Stored dataset items:
########################################

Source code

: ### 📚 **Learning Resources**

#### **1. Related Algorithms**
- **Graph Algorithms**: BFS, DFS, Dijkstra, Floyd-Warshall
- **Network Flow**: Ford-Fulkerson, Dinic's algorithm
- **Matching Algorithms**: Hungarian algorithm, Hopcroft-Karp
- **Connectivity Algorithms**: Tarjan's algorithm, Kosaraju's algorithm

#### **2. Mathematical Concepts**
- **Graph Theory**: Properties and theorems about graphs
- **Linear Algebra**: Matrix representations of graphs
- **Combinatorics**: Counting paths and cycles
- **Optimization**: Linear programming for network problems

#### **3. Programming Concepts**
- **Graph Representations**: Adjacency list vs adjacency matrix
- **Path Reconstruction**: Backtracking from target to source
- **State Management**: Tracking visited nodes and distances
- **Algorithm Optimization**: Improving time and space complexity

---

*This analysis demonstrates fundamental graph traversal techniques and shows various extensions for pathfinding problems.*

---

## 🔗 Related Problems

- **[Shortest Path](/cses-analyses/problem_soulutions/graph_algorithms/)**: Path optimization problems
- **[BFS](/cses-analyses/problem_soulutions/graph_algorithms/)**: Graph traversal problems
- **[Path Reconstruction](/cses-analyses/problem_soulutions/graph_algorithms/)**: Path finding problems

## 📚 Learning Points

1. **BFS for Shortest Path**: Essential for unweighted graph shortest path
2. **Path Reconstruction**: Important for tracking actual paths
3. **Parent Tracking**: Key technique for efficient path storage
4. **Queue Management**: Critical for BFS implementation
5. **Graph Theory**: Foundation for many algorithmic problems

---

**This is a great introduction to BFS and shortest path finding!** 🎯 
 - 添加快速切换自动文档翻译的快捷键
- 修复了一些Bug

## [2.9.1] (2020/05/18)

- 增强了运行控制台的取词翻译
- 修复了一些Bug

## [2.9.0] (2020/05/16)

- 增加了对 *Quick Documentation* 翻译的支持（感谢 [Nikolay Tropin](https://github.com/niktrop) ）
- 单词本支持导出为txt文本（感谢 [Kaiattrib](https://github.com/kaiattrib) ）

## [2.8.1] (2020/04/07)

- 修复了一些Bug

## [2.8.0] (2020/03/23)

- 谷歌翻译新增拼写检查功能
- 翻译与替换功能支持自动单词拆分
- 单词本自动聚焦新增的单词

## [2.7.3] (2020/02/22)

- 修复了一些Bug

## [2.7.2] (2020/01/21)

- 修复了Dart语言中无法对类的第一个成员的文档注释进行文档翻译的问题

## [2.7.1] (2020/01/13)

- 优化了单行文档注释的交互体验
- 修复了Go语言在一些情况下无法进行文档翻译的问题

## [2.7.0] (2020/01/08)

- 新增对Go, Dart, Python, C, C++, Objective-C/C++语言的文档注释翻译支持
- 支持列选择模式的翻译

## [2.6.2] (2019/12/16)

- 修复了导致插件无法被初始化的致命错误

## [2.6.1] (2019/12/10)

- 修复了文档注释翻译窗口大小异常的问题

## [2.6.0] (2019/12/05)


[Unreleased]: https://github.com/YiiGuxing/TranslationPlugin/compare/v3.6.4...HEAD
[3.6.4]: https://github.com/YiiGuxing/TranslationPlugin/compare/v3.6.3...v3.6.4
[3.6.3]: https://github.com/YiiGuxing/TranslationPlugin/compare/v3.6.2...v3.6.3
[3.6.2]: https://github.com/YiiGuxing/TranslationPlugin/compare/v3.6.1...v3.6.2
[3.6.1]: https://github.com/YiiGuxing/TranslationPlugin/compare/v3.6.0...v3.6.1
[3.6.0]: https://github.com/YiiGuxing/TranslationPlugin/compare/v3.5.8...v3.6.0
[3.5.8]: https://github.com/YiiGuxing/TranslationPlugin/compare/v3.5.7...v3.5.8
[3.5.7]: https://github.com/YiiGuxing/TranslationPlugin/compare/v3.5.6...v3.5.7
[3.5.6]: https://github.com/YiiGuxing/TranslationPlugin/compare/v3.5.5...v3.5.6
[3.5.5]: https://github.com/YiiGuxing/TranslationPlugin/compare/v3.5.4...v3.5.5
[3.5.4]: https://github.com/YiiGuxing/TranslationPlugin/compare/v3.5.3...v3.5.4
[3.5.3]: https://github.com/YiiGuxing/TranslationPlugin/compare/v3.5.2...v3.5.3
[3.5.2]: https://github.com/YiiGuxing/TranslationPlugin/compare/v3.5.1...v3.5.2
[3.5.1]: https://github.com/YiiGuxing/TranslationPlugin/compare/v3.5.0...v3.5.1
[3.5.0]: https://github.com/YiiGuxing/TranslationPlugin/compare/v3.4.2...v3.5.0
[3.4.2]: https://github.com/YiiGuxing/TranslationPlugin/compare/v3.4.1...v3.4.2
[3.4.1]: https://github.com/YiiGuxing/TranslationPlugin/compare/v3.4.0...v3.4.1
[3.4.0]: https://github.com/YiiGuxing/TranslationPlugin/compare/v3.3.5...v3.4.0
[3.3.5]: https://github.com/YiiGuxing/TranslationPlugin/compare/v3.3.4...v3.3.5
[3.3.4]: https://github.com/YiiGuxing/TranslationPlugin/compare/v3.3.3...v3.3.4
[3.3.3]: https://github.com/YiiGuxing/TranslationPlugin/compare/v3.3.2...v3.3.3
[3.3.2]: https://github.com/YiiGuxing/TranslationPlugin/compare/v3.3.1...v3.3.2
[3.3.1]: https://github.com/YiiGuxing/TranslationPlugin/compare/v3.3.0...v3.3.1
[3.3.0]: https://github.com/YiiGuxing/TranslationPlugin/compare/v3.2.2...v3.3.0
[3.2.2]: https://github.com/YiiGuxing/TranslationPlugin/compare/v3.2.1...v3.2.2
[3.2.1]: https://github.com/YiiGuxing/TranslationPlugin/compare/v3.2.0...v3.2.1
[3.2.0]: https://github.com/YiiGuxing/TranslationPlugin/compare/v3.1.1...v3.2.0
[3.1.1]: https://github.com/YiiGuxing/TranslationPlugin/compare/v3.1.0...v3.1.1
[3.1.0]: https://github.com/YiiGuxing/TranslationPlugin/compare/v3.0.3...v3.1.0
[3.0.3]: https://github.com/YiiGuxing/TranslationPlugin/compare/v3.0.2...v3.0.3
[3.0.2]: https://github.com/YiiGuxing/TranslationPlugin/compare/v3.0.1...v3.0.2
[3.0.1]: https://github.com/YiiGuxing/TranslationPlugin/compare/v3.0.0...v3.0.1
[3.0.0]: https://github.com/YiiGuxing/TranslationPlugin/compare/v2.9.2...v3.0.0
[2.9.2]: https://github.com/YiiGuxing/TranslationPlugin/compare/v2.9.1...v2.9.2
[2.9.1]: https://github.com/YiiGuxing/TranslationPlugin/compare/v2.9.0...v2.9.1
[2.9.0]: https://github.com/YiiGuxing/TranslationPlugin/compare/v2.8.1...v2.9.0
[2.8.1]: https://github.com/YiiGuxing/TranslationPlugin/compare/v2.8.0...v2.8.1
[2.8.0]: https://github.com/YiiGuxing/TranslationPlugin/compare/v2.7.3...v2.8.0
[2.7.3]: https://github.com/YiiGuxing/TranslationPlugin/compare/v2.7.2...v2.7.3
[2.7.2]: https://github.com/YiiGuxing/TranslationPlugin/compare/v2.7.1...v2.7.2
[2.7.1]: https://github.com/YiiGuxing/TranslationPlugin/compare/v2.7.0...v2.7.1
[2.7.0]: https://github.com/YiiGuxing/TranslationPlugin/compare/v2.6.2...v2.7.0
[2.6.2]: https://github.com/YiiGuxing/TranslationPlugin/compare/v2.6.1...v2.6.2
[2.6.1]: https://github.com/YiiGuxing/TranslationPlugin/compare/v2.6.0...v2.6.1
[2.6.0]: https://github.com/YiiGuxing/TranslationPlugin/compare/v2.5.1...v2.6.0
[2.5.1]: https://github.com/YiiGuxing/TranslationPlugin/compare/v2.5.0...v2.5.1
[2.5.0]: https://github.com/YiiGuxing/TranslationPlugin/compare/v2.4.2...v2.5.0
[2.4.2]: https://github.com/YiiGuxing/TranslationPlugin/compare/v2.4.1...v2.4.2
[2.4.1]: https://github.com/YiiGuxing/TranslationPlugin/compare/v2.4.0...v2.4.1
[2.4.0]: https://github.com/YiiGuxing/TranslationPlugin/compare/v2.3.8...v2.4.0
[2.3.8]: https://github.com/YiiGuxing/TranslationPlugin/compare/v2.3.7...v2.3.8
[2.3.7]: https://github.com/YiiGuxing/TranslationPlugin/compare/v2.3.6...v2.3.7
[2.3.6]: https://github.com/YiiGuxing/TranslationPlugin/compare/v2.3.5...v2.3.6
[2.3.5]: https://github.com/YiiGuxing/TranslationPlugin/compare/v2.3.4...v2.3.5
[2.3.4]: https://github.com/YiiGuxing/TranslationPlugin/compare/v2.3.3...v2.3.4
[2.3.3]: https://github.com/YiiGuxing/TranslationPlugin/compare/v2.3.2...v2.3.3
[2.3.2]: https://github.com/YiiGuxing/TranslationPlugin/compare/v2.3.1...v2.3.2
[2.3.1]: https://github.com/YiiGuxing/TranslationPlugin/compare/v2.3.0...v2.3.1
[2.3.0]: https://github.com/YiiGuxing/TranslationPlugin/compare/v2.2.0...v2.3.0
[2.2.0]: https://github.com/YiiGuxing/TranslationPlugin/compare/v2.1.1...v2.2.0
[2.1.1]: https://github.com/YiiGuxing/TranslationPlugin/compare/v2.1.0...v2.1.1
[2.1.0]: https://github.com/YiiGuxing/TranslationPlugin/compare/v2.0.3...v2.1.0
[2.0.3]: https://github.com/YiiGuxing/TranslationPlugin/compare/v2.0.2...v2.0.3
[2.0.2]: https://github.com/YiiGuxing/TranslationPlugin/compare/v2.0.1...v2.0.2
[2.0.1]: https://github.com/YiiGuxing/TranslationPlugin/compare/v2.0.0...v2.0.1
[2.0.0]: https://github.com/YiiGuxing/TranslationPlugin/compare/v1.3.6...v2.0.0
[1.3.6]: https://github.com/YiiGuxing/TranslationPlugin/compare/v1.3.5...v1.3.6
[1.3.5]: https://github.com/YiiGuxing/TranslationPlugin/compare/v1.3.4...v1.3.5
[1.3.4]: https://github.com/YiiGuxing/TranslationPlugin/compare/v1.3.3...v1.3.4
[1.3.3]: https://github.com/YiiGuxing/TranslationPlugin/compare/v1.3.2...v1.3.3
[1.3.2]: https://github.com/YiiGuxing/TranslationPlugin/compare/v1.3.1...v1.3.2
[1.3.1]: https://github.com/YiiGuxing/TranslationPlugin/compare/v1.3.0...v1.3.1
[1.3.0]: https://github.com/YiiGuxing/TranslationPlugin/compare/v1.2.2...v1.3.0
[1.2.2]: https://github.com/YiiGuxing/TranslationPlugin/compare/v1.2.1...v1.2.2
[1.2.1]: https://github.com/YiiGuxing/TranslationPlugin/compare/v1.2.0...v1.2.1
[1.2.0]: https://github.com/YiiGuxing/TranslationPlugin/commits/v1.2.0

########################################

■ Aim of the task: Print the lines of the data above without any changes, from the line containing "#### **3. Programming Concepts**" through the line containing "## 📚 Learning Points", with both of those lines included.

■ Answer for the task:
#### **3. Programming Concepts**
- **Graph Representations**: Adjacency list vs adjacency matrix
- **Path Reconstruction**: Backtracking from target to source
- **State Management**: Tracking visited nodes and distances
- **Algorithm Optimization**: Improving time and space complexity

---

*This analysis demonstrates fundamental graph traversal techniques and shows various extensions for pathfinding problems.*

---

## 🔗 Related Problems

- **[Shortest Path](/cses-analyses/problem_soulutions/graph_algorithms/)**: Path optimization problems
- **[BFS](/cses-analyses/problem_soulutions/graph_algorithms/)**: Graph traversal problems
- **[Path Reconstruction](/cses-analyses/problem_soulutions/graph_algorithms/)**: Path finding problems

## 📚 Learning Points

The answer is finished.